Al mostrar anteriormente cómo se sustituían las voluntades particulares de la voluntad general en las deliberaciones públicas he indicado suficientemente los medios practicables para prevenir este abuso, y aún hablaré de ello después. Respecto al número proporcional de los sufragios para declarar esta voluntad, he dado también los principios sobre los cuales se le puede determinar. La diferencia de un solo voto rompe la igualdad: uno solo que se oponga rompe la unanimidad; pero entre la unanimidad y la igualdad hay muchos términos de desigualdad, en cada uno de los cuales se puede fijar este número según el estado y las necesidades del cuerpo político.

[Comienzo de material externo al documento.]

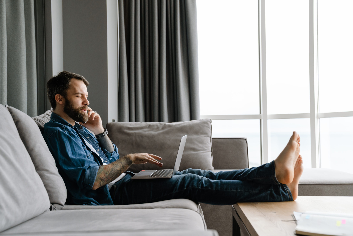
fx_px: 432
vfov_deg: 30.5
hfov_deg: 44.5
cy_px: 118
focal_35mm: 44
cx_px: 176
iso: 1000
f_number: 3.5
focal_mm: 44
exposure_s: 1/250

Dos máximas generales pueden servir para reglamentar estas relaciones: una, que cuanto más graves e importantes son las deliberaciones, más debe aproximarse a la unanimidad la opinión dominante; la otra, que cuanta más celebridad elige el asunto debatido, más estrechas deben ser las diferencias de las opiniones; en las deliberaciones que es preciso terminar inmediatamente, la mayoría de un solo voto debe bastar. La primera de estas máximas parece convenir más a las leyes y la segunda a los asuntos. De cualquier modo que sea, sobre su combinación es sobre lo que se establecen las mejores relaciones que se pueden conceder a la pluralidad para pronunciarse en uno u otro sentido.

[ 1] Hist.. 1. 85 (Ed.)

[ 2]Esto debe siempre entenderse respecto a un Estado libre; porque. por lo demás, la familia, los bienes, la falta de asilo, la necesidad, la violencia, pueden retener a un habitante en el país a pesar suyo, y entonces la mera residencia no supone su consentimiento al contrato o a la violación del contrato.

[ 3] En Génova se lee delante de las prisiones y sobre los hierros de las galerías la palabra Libertas. Esta aplicación de la divisa es hermosa y justa. En efecto; sólo los malhechores de todas clases impiden al hombre ser libre. En un país donde toda esa gente estuviese en galeras, se gozaría de la más perfecta libertad.